Sunday, April 13, 2008

Urgent Frontiers: Earth Systems Science Eyes Trouble in Both Hemispheres

Image Credit: NOAA. Shows arctic haze, suspected to be responsible for increasing the artic ice melt.

http://www.sciencedaily.com/releases/2008/04/080407132120.html

Science Daily recently reported on a NOAA Airborne science campaign: The Arctic is changing before our eyes,” said A.R. Ravishankara, director of the chemistry division at NOAA’s Earth System Research Laboratory in Boulder, Colo. “Capturing in detail the processes behind this large and surprisingly rapid transformation is a unique opportunity for understanding climate changes occurring elsewhere.”

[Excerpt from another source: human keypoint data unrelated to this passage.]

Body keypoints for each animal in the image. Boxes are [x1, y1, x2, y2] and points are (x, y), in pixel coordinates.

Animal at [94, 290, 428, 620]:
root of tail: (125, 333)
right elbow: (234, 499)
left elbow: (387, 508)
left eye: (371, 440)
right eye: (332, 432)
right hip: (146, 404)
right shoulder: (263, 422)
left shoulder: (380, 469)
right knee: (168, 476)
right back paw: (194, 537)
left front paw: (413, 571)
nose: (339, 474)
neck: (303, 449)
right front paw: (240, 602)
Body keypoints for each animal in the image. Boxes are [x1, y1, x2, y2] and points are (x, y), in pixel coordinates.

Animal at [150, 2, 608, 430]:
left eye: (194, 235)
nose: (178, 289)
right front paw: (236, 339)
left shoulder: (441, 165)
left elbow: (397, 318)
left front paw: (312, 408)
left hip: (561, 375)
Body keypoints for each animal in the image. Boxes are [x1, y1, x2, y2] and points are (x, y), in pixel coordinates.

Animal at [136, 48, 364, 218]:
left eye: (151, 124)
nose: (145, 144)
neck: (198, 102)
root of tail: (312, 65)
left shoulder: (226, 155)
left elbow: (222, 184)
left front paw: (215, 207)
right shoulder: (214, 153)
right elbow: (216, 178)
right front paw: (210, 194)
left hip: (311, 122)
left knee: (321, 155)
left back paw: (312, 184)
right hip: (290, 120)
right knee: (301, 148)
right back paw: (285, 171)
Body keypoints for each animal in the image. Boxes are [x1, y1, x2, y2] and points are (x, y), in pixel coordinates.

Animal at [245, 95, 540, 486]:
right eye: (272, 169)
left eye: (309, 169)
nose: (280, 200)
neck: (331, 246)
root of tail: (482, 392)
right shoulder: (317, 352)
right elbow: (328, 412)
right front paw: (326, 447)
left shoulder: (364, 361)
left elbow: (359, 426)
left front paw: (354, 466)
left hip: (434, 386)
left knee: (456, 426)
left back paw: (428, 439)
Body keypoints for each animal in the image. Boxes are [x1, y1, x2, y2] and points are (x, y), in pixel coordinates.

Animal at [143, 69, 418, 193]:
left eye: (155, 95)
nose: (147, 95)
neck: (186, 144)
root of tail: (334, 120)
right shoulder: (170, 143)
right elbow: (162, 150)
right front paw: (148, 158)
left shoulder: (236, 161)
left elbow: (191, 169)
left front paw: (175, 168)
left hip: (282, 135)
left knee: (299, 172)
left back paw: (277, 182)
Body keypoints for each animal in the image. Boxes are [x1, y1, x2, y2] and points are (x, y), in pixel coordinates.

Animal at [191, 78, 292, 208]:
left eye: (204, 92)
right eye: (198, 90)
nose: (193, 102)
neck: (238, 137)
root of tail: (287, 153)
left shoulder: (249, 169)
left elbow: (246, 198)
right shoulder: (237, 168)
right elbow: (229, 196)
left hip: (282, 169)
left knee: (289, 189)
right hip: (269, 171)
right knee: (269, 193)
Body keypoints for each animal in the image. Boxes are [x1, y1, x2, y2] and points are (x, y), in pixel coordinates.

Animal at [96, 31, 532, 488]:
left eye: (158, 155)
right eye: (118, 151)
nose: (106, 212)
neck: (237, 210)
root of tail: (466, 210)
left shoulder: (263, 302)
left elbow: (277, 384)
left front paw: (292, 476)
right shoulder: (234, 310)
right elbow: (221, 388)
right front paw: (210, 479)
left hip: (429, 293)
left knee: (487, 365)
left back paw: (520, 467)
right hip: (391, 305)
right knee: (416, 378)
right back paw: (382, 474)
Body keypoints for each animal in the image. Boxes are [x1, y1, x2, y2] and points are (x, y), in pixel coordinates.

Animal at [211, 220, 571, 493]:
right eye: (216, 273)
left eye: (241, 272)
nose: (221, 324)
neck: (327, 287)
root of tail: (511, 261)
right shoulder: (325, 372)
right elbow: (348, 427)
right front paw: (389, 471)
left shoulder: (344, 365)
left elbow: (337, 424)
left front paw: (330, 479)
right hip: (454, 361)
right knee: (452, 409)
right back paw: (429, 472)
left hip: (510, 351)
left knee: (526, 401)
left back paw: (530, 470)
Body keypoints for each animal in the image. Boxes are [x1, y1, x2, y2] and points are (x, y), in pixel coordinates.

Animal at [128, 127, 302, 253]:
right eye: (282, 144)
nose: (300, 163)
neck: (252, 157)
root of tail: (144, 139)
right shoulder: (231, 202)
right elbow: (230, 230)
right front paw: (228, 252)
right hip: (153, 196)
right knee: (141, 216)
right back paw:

Observations from instruments on the ground, balloons, and satellites show the Arctic is warming faster than the rest of the globe. Summer sea-ice extent has decreased by nearly 40 percent compared to the 1979–2000 average, and the ice is thinning.

Industry, transportation, and biomass burning in North America, Europe, and Asia are emitting trace gases and tiny airborne particles that are polluting the polar region, forming an “Arctic Haze” every winter and spring. Scientists suspect these pollutants are speeding up the polar melt.

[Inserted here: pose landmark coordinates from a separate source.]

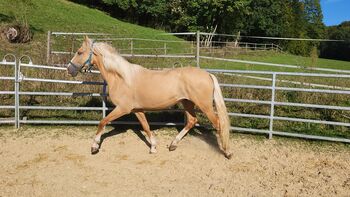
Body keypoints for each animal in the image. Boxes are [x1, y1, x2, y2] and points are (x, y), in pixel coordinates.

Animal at [67, 36, 232, 159]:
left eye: (79, 52)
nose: (69, 69)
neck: (122, 78)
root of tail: (207, 74)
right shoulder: (137, 110)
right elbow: (146, 127)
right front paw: (153, 147)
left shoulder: (123, 109)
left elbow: (102, 122)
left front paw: (94, 147)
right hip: (187, 103)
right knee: (192, 120)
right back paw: (173, 145)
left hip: (205, 105)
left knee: (218, 124)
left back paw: (227, 151)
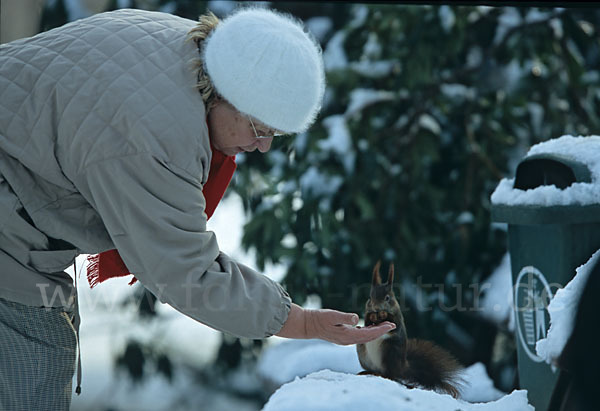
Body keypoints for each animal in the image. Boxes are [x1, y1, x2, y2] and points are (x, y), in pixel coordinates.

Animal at [356, 262, 464, 398]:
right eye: (370, 297)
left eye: (387, 298)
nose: (376, 308)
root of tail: (402, 367)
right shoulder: (367, 313)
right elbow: (368, 321)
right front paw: (373, 316)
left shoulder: (397, 318)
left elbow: (394, 324)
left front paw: (383, 314)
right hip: (363, 352)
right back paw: (367, 372)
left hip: (389, 352)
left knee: (390, 375)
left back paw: (382, 374)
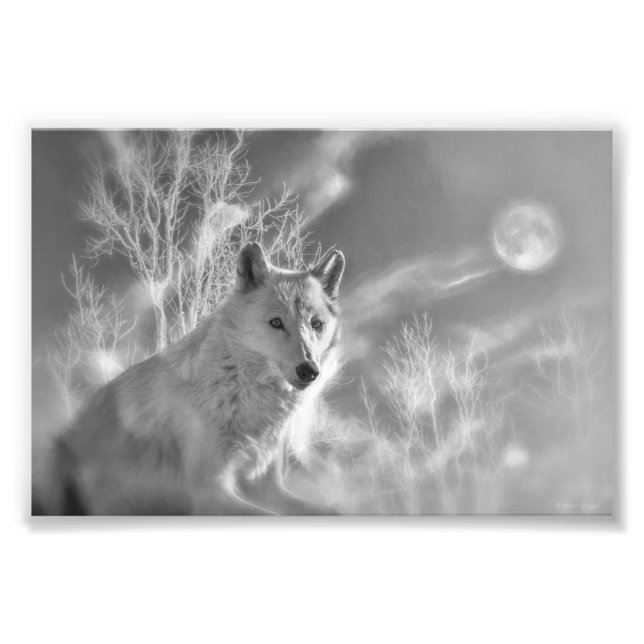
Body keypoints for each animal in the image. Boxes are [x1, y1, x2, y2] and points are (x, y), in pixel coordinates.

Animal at [36, 243, 345, 515]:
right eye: (276, 323)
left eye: (316, 324)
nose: (309, 370)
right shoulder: (211, 493)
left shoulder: (265, 487)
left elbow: (332, 511)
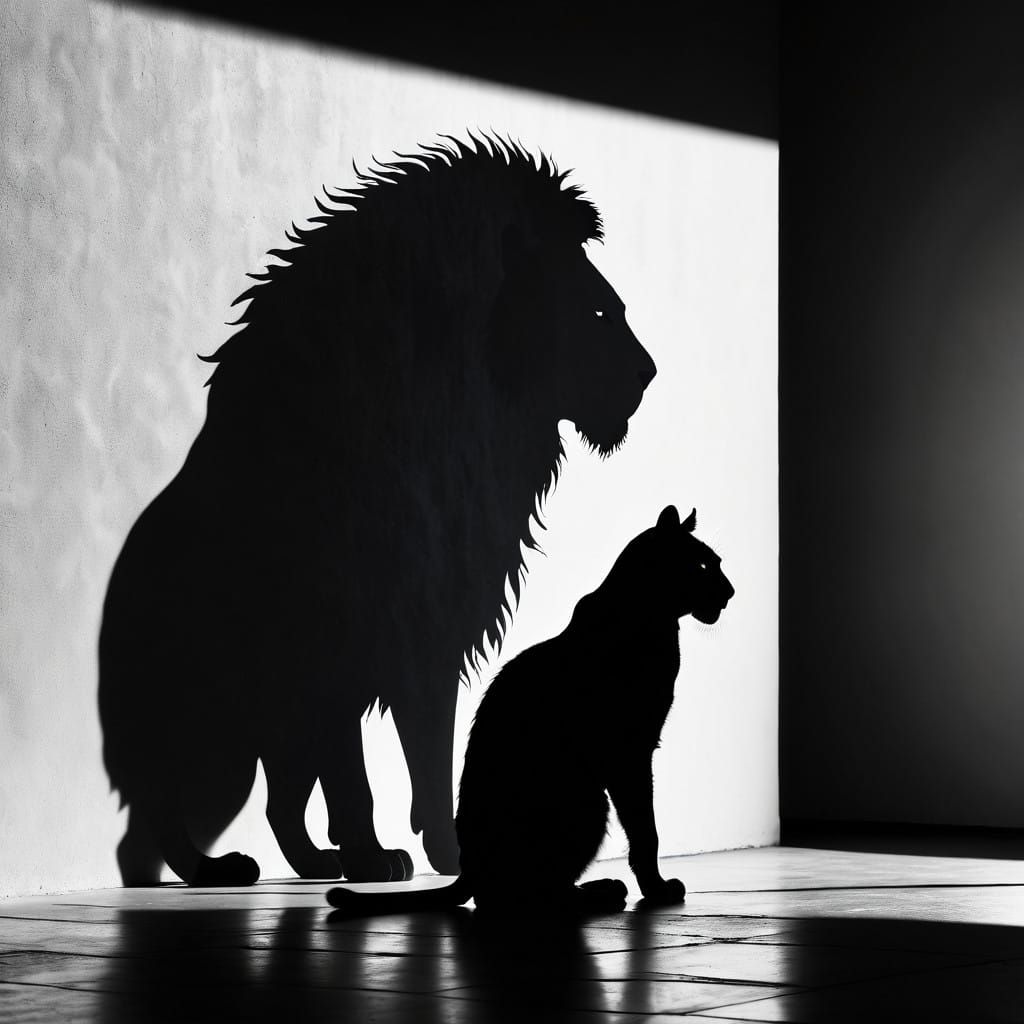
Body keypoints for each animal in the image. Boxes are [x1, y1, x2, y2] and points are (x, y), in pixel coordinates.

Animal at [99, 134, 657, 886]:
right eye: (598, 313)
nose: (649, 373)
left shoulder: (431, 631)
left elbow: (432, 755)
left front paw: (445, 854)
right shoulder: (336, 641)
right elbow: (354, 776)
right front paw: (372, 857)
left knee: (276, 805)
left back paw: (312, 865)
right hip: (213, 725)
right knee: (154, 821)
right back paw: (218, 872)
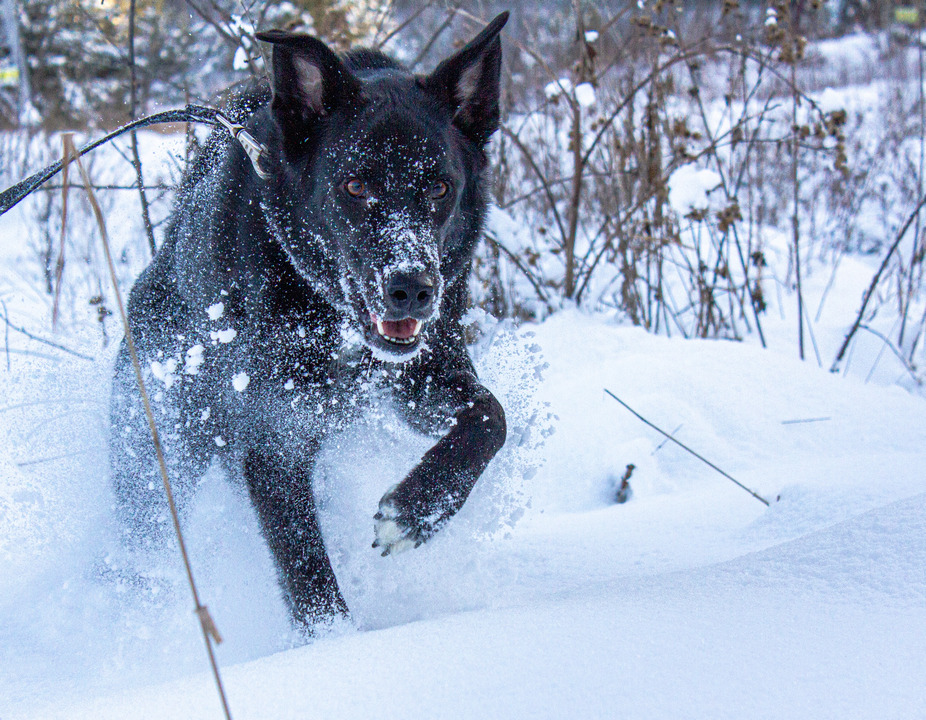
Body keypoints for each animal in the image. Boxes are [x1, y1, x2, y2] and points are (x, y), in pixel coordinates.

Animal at [113, 14, 516, 628]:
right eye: (355, 185)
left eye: (439, 187)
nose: (412, 290)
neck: (329, 319)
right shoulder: (273, 443)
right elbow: (307, 574)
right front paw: (334, 642)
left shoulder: (422, 381)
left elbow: (490, 418)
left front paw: (417, 511)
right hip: (162, 452)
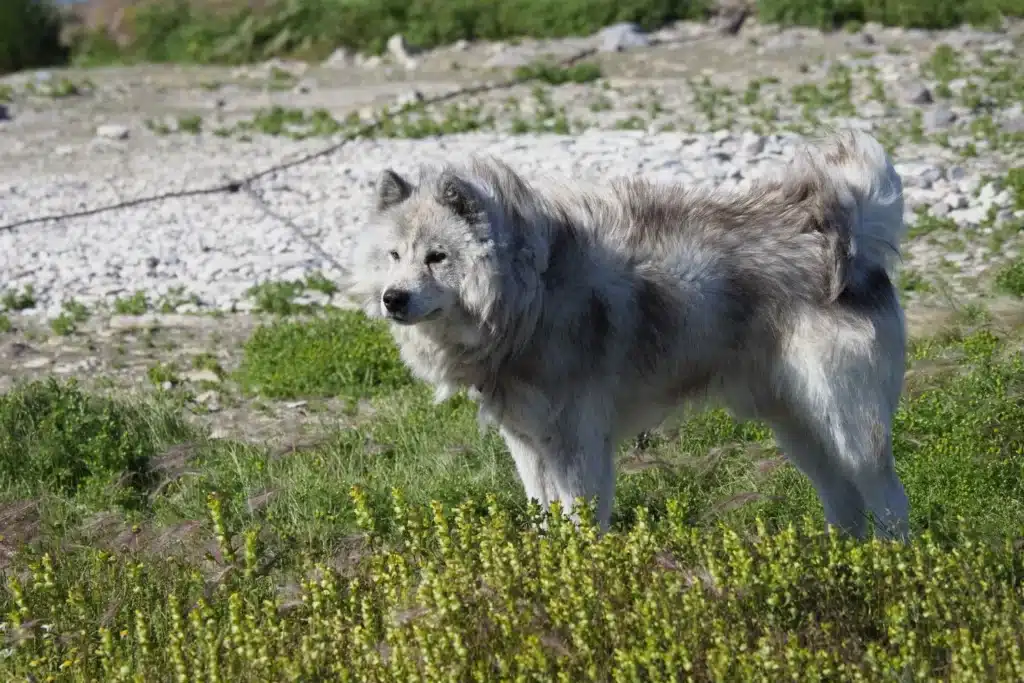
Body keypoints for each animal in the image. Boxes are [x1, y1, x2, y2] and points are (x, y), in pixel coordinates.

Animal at [346, 127, 913, 540]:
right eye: (394, 256)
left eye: (437, 257)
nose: (392, 298)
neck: (529, 293)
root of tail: (848, 234)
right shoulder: (529, 446)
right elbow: (543, 518)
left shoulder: (577, 444)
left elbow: (579, 522)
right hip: (796, 424)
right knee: (844, 500)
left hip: (846, 423)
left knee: (887, 499)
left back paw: (894, 568)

NOAA is mounting an airborne campaign to assess the impact of arctic haze on the accelerating melt of arctic ice.
For further discussion regarding rapid recession of the arctic, I suggest readers see Al Gore's newest global warming presentation. Gore claims scientists are taken aback by the rapid loss of the north pole, and that the pole will be gone in 5 years. This in turn, according to Gore, will place increasing pressure upon the Greenland ice sheet. (Gore video from TED is at the headline).

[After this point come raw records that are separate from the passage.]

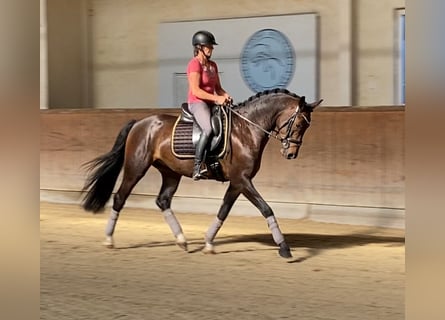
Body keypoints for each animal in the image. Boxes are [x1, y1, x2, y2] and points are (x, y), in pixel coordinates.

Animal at [81, 89, 320, 258]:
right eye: (299, 123)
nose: (291, 154)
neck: (247, 130)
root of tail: (139, 123)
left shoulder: (237, 182)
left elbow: (223, 210)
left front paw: (208, 242)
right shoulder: (242, 180)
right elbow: (266, 208)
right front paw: (284, 247)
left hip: (171, 173)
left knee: (163, 200)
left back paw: (182, 240)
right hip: (135, 168)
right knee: (120, 197)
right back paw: (109, 240)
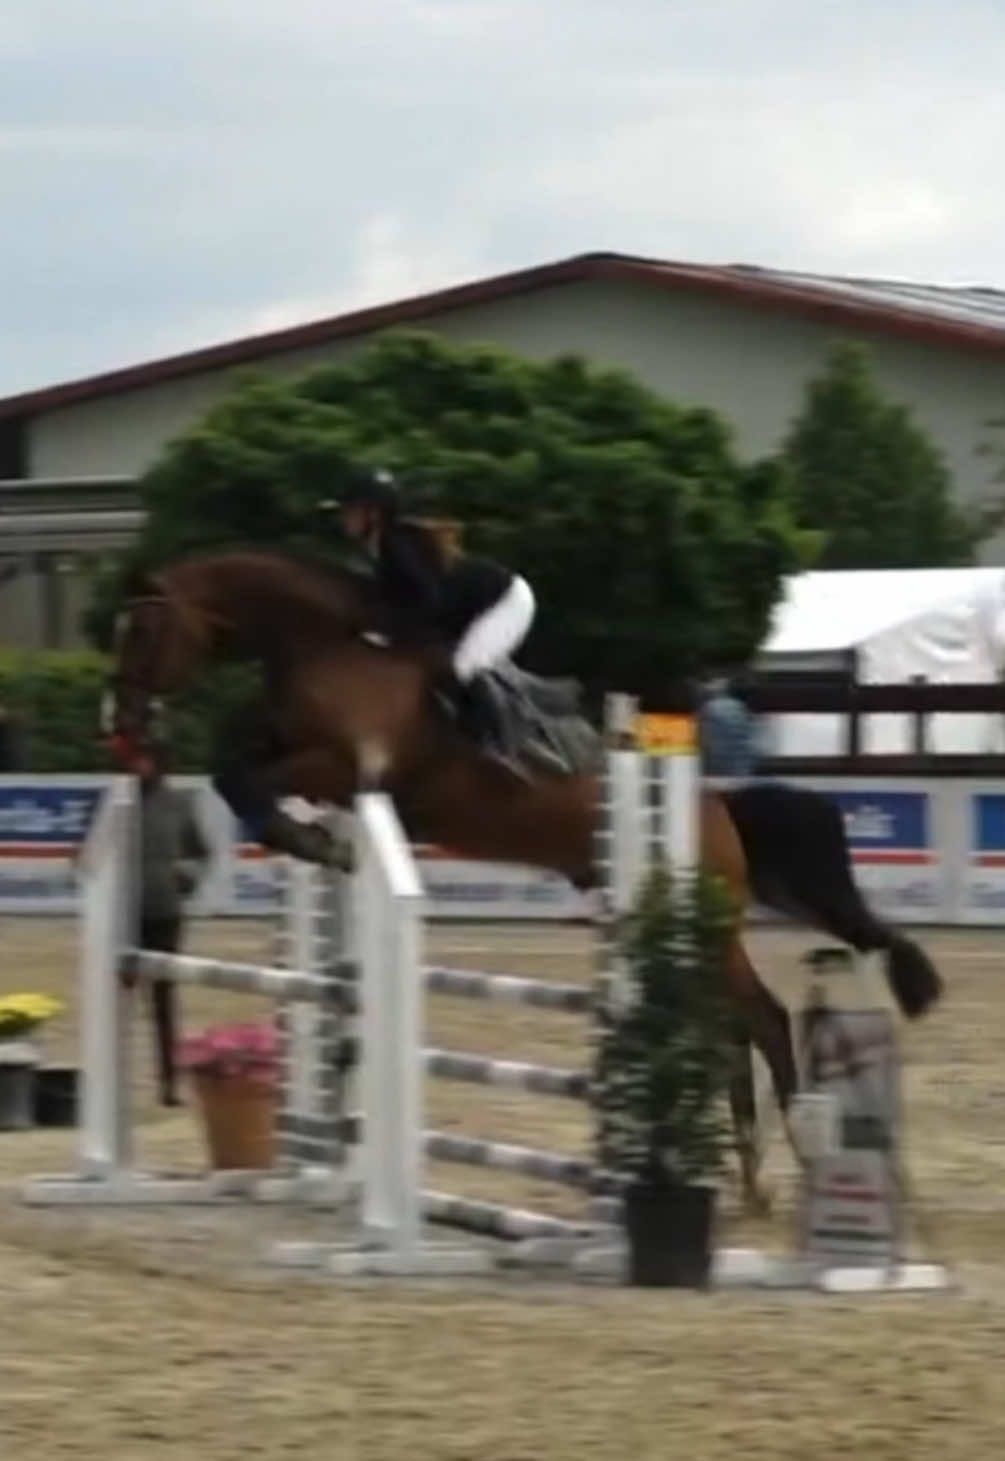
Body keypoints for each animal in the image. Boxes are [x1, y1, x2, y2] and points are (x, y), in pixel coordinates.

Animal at [104, 546, 942, 1209]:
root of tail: (715, 806)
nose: (121, 727)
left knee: (761, 1018)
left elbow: (247, 779)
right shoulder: (298, 751)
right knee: (732, 1025)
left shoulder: (347, 767)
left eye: (142, 629)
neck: (325, 646)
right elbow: (235, 768)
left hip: (697, 916)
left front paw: (309, 839)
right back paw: (752, 1179)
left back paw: (794, 1159)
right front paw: (311, 840)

Meanwhile, the 2008 hurricane projections promise a busy season- not as bad as 2005, but well above the norm. More importantly, accumulated evidence from the last several years show a higher probability of storm landfall.
Some key climate experts attribute this to normal Atlantic variability, and not to climate change, per se. Others are not so sure.
Earth systems science will be called up to continue to step up and attempt to determine if these northern and southern troubling, and potentially catastrophic, phenomena are related. The question is: will U.S. climate resources for this research be made available before, or after, the next American climate calamity reaches our shores?